**** Passage provided ****

The sick and housebound of the parish are attended by in their homes by the members of the parish team every month. Ministers of the Eucharist are also available to distribute Holy Communion to the sick on Sundays or in time of need.Many sick people also like to receive the Sacrament of the Sick and are strengthened and affirmed.
Every First Friday of the month, the priests visit the housebound with Holy Communion. If you are unable to attend Mass due to illness or frailty and would like to be visited by a priest on the First Friday, please feel free to contact the Parish Secretary in the Parish Office, Tel: +353 41 983 8537 to be included on the First Friday visits
What Is the Sacrament of the Sick
The Sacrament of the Anointing of the Sick is exactly what it says. It is a prayerful celebration for someone or for a group of people who are ill and are blessed by the priest with Holy Oil. It is not a sign that someone is dying as it was perceived in olden times. It is not a magical ritual; the person doesn’t automatically get better immediately after an anointing. God’s healing and loving presence are called upon that the sick person might be raised up and restored to health.

****

**Task details**
Please continue the parish text on caring for the sick and the Anointing of the Sick, picking up right after its final sentence.

**** Information given ****

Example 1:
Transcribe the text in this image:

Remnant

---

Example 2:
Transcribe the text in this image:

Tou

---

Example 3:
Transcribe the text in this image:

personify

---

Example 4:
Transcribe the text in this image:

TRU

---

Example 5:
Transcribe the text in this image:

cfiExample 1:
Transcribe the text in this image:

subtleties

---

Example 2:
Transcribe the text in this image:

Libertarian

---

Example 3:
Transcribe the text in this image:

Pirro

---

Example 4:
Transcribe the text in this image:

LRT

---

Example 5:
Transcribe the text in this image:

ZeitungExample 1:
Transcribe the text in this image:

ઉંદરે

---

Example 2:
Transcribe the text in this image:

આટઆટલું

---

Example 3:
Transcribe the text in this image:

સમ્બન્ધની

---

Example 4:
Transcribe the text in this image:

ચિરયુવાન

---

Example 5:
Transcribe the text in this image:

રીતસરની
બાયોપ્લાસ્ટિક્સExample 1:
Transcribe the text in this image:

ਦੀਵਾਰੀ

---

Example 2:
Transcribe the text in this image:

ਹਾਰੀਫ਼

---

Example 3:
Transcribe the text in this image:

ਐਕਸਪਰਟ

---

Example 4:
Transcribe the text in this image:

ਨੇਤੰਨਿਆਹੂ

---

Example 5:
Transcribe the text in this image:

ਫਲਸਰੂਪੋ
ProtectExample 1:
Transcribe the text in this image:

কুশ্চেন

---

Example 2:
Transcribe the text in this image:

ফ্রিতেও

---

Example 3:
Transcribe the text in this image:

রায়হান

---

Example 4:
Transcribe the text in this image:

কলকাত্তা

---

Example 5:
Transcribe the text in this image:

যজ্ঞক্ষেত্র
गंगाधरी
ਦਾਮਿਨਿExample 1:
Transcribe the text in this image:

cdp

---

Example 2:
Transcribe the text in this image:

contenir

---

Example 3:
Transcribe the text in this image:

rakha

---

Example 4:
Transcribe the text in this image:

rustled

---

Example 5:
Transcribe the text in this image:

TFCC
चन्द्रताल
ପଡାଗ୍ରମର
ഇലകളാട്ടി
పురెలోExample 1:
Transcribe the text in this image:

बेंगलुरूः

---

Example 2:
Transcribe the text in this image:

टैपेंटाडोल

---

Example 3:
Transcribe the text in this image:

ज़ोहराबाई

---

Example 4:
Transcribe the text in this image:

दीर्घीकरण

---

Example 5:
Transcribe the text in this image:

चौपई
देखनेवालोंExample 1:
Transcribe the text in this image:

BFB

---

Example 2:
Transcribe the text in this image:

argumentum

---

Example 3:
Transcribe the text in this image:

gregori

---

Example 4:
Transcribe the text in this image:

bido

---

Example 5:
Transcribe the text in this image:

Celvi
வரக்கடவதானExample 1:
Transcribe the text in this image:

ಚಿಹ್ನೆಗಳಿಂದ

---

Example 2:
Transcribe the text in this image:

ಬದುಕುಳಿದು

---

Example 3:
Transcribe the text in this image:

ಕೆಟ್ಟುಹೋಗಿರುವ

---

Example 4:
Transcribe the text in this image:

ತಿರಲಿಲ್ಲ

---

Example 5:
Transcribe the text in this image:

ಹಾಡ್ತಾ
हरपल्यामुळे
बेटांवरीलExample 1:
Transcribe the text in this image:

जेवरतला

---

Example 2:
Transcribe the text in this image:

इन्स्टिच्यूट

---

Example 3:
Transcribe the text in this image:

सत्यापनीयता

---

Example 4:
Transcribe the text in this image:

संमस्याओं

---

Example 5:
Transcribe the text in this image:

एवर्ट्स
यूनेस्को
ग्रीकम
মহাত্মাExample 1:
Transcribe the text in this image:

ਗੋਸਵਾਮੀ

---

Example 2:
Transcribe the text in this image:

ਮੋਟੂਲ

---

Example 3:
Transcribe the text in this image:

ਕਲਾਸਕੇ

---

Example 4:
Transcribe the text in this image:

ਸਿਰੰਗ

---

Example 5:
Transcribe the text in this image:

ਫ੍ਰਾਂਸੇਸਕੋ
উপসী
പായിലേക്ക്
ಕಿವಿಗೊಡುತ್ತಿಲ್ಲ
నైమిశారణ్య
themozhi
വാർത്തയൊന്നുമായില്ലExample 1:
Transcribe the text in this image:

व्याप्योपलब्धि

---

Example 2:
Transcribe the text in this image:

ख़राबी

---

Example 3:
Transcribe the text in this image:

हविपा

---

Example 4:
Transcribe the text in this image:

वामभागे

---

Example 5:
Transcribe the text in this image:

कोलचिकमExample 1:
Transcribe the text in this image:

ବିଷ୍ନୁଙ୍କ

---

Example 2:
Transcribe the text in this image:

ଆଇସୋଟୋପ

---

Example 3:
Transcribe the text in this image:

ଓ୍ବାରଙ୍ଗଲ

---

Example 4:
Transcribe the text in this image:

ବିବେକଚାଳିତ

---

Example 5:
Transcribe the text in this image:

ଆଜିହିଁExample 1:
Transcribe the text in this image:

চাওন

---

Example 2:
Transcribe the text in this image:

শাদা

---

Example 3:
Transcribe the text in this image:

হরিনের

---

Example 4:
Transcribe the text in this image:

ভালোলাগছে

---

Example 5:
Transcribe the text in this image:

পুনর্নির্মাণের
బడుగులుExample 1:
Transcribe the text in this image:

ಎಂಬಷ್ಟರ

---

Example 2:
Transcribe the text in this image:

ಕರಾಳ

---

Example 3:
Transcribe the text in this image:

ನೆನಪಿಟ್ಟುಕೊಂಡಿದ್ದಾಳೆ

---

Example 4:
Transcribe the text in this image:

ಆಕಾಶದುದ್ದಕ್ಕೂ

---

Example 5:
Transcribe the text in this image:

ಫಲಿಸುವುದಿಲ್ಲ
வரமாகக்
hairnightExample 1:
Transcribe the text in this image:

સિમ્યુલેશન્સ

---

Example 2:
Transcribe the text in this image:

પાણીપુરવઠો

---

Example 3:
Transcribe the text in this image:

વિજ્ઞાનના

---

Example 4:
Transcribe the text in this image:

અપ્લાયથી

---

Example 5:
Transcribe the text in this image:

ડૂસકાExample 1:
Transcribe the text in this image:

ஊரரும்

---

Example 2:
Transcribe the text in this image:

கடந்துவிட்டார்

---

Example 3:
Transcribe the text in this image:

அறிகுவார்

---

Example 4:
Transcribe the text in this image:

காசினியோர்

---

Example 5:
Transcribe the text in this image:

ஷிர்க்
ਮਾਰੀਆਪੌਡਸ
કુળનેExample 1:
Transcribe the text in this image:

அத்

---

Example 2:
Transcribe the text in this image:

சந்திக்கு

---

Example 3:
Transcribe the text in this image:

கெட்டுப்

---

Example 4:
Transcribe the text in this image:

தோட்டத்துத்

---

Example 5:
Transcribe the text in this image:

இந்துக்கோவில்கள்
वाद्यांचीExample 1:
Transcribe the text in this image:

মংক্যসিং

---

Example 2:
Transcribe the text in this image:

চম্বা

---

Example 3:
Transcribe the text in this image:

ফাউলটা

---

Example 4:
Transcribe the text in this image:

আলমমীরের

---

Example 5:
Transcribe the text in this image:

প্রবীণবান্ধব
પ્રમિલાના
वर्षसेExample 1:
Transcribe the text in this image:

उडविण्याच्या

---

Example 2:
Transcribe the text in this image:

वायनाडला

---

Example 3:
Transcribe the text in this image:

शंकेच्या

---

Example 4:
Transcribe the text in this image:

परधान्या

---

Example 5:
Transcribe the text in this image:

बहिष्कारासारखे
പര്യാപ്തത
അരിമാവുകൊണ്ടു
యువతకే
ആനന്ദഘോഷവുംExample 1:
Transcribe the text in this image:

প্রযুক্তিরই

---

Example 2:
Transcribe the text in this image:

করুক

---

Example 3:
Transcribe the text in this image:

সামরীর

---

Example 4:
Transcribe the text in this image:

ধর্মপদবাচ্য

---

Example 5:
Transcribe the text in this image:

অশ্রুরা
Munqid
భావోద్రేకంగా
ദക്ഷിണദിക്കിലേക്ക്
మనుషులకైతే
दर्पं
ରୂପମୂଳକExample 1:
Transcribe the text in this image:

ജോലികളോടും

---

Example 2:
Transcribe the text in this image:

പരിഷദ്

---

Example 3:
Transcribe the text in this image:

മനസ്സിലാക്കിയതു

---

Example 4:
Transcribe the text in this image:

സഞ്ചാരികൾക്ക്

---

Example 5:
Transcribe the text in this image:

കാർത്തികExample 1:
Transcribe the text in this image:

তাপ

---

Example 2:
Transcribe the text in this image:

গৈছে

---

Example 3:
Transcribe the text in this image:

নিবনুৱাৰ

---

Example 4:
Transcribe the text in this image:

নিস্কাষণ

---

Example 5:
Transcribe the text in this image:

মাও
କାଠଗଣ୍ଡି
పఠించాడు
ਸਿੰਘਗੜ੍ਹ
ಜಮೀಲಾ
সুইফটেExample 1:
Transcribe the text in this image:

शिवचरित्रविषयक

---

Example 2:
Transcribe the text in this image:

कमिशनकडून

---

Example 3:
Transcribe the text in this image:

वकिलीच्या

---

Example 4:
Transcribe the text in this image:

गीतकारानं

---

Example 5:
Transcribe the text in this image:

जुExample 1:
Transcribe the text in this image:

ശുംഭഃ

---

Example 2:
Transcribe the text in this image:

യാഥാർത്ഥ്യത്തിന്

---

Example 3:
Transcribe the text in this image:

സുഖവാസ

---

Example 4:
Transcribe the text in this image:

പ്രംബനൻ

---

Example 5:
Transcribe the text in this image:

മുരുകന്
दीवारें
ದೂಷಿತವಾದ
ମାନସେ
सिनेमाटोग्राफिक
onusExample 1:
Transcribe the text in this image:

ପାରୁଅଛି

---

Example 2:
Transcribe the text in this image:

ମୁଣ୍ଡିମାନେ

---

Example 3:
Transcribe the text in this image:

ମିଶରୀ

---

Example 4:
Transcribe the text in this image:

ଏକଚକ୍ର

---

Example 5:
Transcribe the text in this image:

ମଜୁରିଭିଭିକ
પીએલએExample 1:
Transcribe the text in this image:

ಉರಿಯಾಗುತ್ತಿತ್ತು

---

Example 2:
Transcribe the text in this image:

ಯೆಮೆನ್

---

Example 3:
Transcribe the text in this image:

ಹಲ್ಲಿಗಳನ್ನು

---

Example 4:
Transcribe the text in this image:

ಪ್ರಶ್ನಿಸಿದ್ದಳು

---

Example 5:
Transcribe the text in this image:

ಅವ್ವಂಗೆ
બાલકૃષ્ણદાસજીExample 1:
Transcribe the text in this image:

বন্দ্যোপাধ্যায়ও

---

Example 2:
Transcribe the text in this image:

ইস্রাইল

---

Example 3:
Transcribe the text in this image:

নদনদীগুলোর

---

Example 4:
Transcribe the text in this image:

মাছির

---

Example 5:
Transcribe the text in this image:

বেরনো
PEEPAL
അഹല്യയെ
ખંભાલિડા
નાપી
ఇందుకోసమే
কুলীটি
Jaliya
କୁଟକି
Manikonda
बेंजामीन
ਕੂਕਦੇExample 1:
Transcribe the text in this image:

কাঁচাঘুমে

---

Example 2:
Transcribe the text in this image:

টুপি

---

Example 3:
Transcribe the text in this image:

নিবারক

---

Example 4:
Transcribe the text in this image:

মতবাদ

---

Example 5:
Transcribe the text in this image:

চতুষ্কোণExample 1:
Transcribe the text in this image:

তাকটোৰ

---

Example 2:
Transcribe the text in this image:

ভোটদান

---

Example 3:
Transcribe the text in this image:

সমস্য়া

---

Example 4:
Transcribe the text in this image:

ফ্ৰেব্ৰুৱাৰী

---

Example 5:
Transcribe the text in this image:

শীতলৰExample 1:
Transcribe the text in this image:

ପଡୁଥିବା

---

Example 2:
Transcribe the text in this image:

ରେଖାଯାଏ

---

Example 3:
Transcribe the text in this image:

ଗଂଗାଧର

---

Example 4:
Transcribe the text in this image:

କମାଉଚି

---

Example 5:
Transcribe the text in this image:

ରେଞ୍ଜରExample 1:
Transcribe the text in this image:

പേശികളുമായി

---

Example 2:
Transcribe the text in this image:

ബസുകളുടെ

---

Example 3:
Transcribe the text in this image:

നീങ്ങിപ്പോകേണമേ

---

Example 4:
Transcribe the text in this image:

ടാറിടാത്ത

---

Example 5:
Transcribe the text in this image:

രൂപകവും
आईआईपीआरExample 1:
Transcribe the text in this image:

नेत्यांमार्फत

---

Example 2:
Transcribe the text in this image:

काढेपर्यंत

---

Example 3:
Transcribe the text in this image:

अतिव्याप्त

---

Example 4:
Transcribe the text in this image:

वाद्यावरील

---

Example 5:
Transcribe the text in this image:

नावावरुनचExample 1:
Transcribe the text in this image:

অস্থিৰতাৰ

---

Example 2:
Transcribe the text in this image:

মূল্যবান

****

**Answer box**
The words of blessing over the oil say it all. It is “oil intended to ease the sufferings of your people”. Oil soothes and heals. Oil blessed for the sick is a sign of the Anointed One (Messiah) of God. The person so anointed receives the healing, saving power of the One who saves (Messiah).
The oil that is used is Olive Oil. The Bishop and priests bless it at the ‘Chrism Mass’ on Holy Thursday in the Cathedral.The holy oils are then taken each year to each parish and hospital for use throughout the year in the Sacrament of the Sick.
A person is anointed on the forehead and the palms of the hands while the priest says: “Through this holy anointing may the Lord in his love and mercy help you by the grace of the Holy Spirit. May the Lord who heals you, save you and raise you up.”
Who Can Be Anointed?
Anyone in ’serious illness’, those who are infirm, in advanced years, or anyone prior to surgery. (It is not only for when a person is in ‘danger of death’.